A mistyped command line can erase your watcherfile. I.E. tkwatcher -o Watcherfile will result in an empty watcherfile. The correct syntax is: tkwatcher -o -f Watcherfile. Arguably this is a misfeature of the command line syntax.

The delta_up/down and pdelta_up/down may not work right if the values being checked are negative.

This program has been tested through use, not formal testing, so combining actions in certain interesting ways may have unexpected results.

There are enough ways of reducing chatter that non-judicious use may result in loss of useful info. Then again who wants to wade through 100 mail messages about the same problem.

There is no formal parsing or syntax checking of the control file in the program since it would slow it down too much. Even reading in syntax checking code can be painful. There should be a separate syntax checking/pretty printing program for this. Since the control file is just a tcl script, "tclsh watcherfile" can be used as a syntax check for the code. It doesn't perform any semantic checks however.

The sense of the testing actions is not always consistent, and it helps to have a warped mind when attempting to create certain types of tests.

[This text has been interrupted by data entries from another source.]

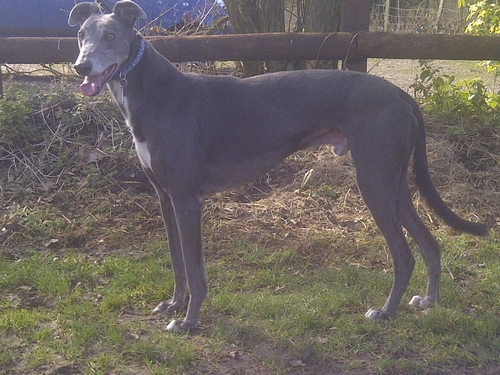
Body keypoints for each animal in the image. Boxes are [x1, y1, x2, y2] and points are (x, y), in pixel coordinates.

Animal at [68, 0, 486, 334]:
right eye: (82, 35)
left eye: (110, 36)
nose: (80, 66)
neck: (156, 92)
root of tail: (401, 94)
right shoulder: (165, 196)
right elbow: (177, 260)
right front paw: (173, 305)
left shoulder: (187, 200)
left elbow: (196, 268)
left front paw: (188, 321)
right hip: (393, 183)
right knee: (430, 243)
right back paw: (428, 301)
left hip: (374, 183)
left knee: (403, 255)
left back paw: (385, 313)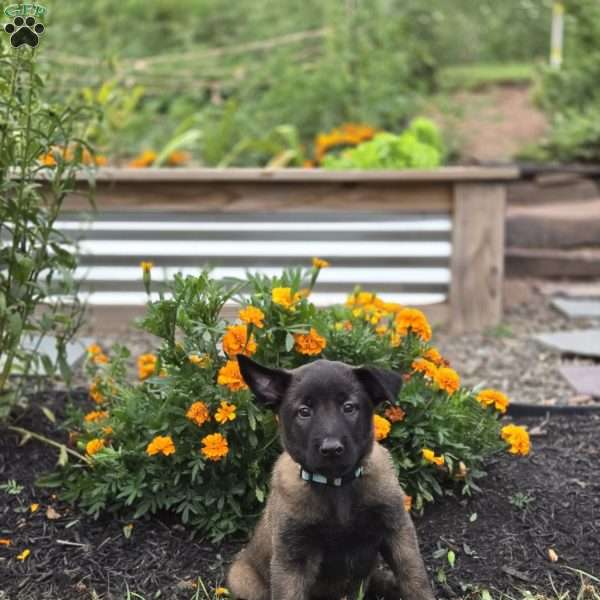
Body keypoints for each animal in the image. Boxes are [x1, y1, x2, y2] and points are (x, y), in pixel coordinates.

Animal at [227, 356, 434, 600]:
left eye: (349, 407)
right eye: (304, 411)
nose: (331, 449)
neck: (337, 485)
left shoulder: (397, 531)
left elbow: (414, 579)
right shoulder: (292, 558)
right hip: (243, 581)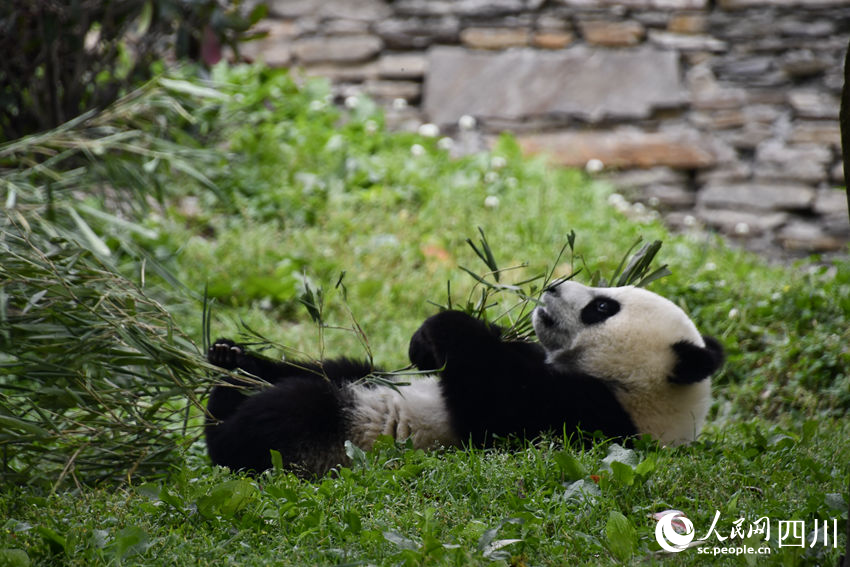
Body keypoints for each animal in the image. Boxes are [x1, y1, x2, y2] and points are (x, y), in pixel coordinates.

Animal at [202, 282, 720, 478]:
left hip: (333, 437)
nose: (552, 286)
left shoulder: (588, 419)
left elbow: (494, 401)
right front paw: (423, 345)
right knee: (323, 369)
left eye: (602, 307)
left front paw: (441, 329)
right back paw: (229, 363)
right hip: (358, 375)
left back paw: (230, 424)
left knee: (296, 406)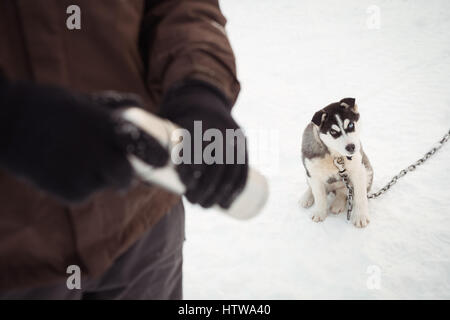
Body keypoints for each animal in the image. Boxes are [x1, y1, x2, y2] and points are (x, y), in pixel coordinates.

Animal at [302, 98, 372, 228]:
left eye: (350, 125)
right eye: (333, 132)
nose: (351, 147)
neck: (335, 156)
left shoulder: (358, 170)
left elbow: (360, 197)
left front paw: (361, 217)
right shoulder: (312, 172)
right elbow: (319, 196)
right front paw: (319, 213)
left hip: (367, 170)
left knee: (343, 191)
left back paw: (338, 204)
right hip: (308, 172)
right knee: (313, 187)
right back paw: (306, 197)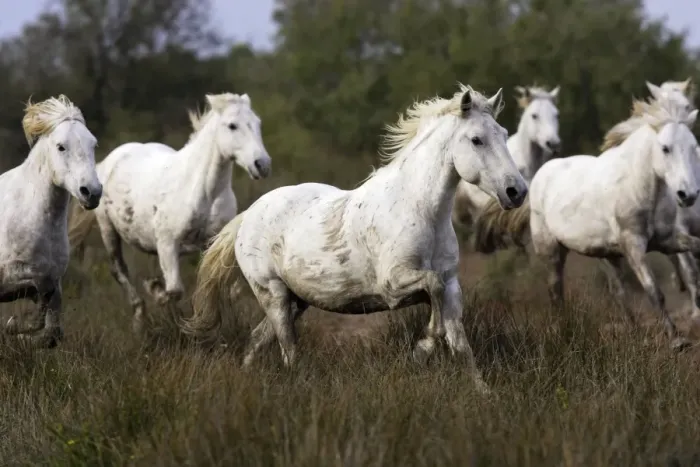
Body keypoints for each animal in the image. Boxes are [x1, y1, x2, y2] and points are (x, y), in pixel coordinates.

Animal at [0, 95, 101, 347]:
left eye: (93, 145)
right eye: (61, 146)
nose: (92, 192)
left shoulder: (54, 281)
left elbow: (52, 334)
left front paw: (17, 332)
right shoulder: (10, 276)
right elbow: (37, 290)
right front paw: (13, 325)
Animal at [67, 93, 271, 335]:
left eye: (258, 123)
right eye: (232, 125)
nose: (262, 164)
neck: (203, 191)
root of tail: (108, 160)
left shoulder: (211, 243)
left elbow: (224, 286)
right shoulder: (167, 243)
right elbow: (174, 290)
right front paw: (156, 291)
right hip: (109, 229)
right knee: (119, 270)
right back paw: (140, 319)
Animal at [181, 83, 528, 393]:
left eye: (504, 135)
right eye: (476, 140)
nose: (517, 191)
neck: (420, 210)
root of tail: (249, 214)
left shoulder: (452, 286)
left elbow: (459, 342)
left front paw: (483, 393)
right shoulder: (394, 286)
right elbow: (433, 294)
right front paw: (422, 348)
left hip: (296, 301)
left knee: (258, 339)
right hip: (273, 294)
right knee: (288, 349)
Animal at [472, 96, 700, 351]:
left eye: (693, 147)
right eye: (665, 148)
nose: (688, 195)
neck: (640, 187)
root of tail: (534, 183)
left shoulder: (667, 240)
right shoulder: (634, 245)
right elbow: (654, 291)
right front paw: (677, 339)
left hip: (607, 254)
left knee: (618, 292)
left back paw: (633, 331)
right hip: (552, 252)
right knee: (556, 292)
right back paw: (564, 330)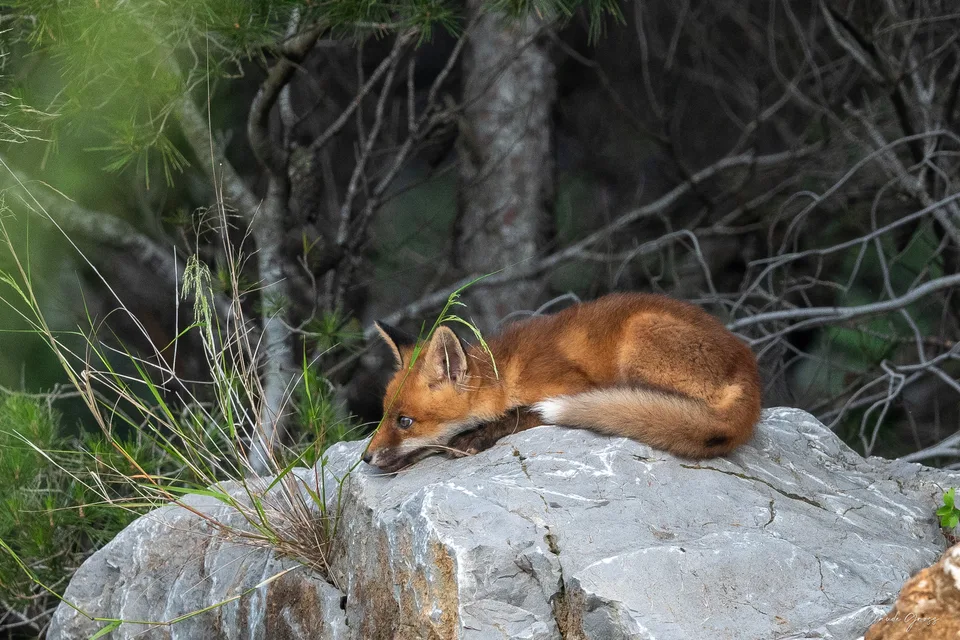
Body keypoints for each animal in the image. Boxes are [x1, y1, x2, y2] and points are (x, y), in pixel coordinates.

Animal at [363, 292, 762, 472]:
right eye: (383, 415)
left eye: (405, 422)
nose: (365, 457)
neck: (507, 374)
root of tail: (749, 369)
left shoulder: (573, 385)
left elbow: (520, 414)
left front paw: (474, 437)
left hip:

It should be possible to customize the report_format array without having to know the internals of tkwatcher.

Keywords should be able to contain an equals sign. The current practice of changing it to a - is not satisfactory.

The command line parser should allow grouping of options. It should at the least warn about invalid groupings.

reporting mechanism other than email or standard output (e.g. paging, real time reporting using x or inform and syslog) haven't been tested as well as I would like.

If the value of a variable contains the @ character, tcl and calc action will be fooled into thinking that variable substitution failed. As a result the calc and tcl actions won't be executed. Ue sed or tr as part of the input command to substitute another character for the @ character.

SECURITY BUGS

When calling an alternate report mode, the report should be passed to the stdin of the report command rather than passing it on the command line. This will prevent the unintended execution of code which is a security risk. Exactly how a cracker could make use of this bug is unclear, but I have been at this too long to ignore the risk. I am sure that bugtraq will have an exploit for this if tkwatcher is in wide use.

tkwatcher should really test the controlfile to make sure it is a real file and not a link. Also it should refuse to write/read any historyfile that has world write permissions. Tcl 7 doesn't support any way of testing for these on an open file handle, and any other way of testing produces a race condition. Better that it should not give people a false sense of security.